Wednesday, January 25, 2017

Why I’m Here – Mini Update

After a few months of teaching the kids things about horses and how to work with a horse that’s standing still in the barn (how to groom and saddle, etc.), it was time to start getting them to interact even more with the horse, and teach them how to lead.

Some kids fell in perfect step with Zoeva.

Zoeva is easily one of the sweetest horses you’ll ever meet. She’s not fond of having her cinch tightened and she might squeal and squirm when you hurt her bad leg, but she’s an angel otherwise. One week to demonstrate what faith meant, I sat beneath her belly while she was tied and then left the rope hanging over her neck and had her follow me in circles around the riding ring, which she did despite me having never trained her to do so.

And yet, nearly all of the pre-teen girls were terrified of her and didn’t want to step up and lead her. N led the pack and led Zoeva around the round pen first, but since she knows the horse well and is fearless (in their minds), that did nothing to encourage them to do the same. I got a few of the other girls to take the pony out for a spin, but the others took more convincing.

The little girls were shy but fearless.

As a couple of them cringed away from her while declaring their fear and desire to NOT lead her, little Zoeva would turn her head toward them, ears forward, and seemed to be asking them why they were so afraid of her. I don’t know how, but every time she picked out the girl who I had asked to go next, and stared her down until she relented and grabbed the lead rope.

She wasn't a big fan of the "barrel race" I set up, but the kids got a kick out of it!

I walked with the last three, and a conversation that I had had dozens (if not hundreds) of times at the camp in Michigan came to mind, and so I began it with all of them as I leaned casually on Zoeva’s neck. I asked them what is bravery.

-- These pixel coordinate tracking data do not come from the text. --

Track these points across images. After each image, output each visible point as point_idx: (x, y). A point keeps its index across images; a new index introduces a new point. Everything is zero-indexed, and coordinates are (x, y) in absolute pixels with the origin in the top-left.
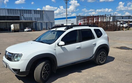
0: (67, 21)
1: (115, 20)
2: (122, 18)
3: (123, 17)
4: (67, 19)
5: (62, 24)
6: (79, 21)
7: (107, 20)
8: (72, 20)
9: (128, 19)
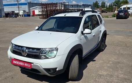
0: (19, 7)
1: (66, 8)
2: (71, 6)
3: (73, 5)
4: (19, 6)
5: (12, 12)
6: (31, 8)
7: (59, 8)
8: (23, 6)
9: (77, 7)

The answer came quick: “Not being afraid.” I shook my head and told them, “Being brave means doing whatever it is you want even though you’re afraid. It’s ok to be afraid, but you can’t let that fear stop you from reaching your goals or from doing what you need to do.”

They nodded their heads in agreement, but I pray that they meant it, that they really understood the lesson, that something has sparked in them and that by overcoming their fear of leading a horse, they can become emboldened to overcome other fears they have in other areas of their life. That’s why I’m at the Ranch. For this moment, where I can use a horse to reach the heart of a child.